The erase operation is an operation for discharging the electrons accumulated in the floating gate to a substrate. The flash memory device stores data of ‘0’ or ‘1’ in a memory cell through the aforementioned operations, detects the amount of electrons accumulated in the floating gate during a read operation, and outputs data of ‘0’ or ‘1’ based on the detection result.
Meanwhile, as described earlier, one memory cell stores data of ‘0’ or ‘1’. In other words, one memory cell stores one bit of data, and the memory cell is referred to as a single-level cell (SLC).
Recently, a scheme of storing more than one bit of data in one memory cell has been adopted, and this kind of memory cell is referred to as a multi-level cell (MLC). The single-level cell requires a single threshold voltage to determine whether data of ‘0’ or ‘1’ is stored in the memory cell. On the other hand, the multi-level cell requires multiple threshold voltages to determine which data, for example, ‘00,’ ‘01,’ ‘10,’ or ‘11,’ is stored in the memory cell.
Accordingly, a semiconductor memory device uses an Incremental Step Pulse Program (ISPP) to give memory cells a predetermined distribution. Herein, the ISPP is a method of programming a memory cell by using a pulse having a voltage that is increased step by step from a predetermined starting voltage. The memory cell programs a desired data based on the programming voltage having the above-described pulse.

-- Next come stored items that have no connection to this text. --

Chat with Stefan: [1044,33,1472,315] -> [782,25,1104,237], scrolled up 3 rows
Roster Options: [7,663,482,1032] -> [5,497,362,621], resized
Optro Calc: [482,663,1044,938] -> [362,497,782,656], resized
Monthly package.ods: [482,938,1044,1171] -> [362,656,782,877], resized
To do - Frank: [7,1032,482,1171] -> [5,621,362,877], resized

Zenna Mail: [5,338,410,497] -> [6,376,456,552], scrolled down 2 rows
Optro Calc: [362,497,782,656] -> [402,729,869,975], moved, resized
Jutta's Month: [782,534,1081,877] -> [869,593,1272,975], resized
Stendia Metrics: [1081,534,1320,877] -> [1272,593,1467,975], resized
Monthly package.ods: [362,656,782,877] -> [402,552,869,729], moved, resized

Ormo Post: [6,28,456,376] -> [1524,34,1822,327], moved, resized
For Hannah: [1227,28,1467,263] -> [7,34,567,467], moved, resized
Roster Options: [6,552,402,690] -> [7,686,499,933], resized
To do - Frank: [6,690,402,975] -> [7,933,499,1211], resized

FIG. 1 illustrates a relationship between temperature and a threshold voltage distribution when a semiconductor memory device operates. For the sake of convenience in description, a threshold voltage set up in a hot temperature condition is referred to as a first deciding voltage V_VF1, and a threshold voltage set up in a cold temperature condition is referred to as a second deciding voltage V_VF2.

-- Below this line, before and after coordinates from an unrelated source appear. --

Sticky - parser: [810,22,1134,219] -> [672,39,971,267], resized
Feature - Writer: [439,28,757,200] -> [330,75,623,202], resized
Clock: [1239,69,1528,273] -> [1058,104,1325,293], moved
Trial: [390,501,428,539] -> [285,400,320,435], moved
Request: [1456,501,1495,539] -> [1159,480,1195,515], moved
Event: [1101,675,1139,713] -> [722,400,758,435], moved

Referring to FIG. 1, a distribution of memory cells in a hot temperature condition and a distribution of memory cells in a cold temperature condition are shown for the same data. Generally, a semiconductor memory device has its operation characteristics varying according to temperature. As shown in FIG. 1, the memory cells are affected by temperature as well.
In other words, the threshold voltage value of a memory cell differs according to the temperature. To account for this trait, a method of setting up and controlling a deciding voltage according to the temperature may be used.
To be specific, since the threshold voltage of a memory cell is lowered in a hot temperature condition and increased in a cold temperature condition, the deciding voltage for determining the type of distribution, that is, the first deciding voltage V_VF1 and the second deciding voltage V_VF2, should be set to different values. For example, the second deciding voltage V_VF2 corresponding to the cold temperature condition is set to be higher than the first deciding voltage V_VF1 corresponding to the hot temperature condition.
When the memory cell described above uses the ISPP, it takes a predetermined time, which is a programming time, for the memory cell to have the distribution of FIG. 1 based on the ISPP. The programming time is different according to the distribution of the memory cells, which may be different according to whether the memory cell is in the hot temperature state or the cold temperature state. In other words, for the same data, the programming time in the cold temperature condition is longer than the programming time in the cold temperature condition.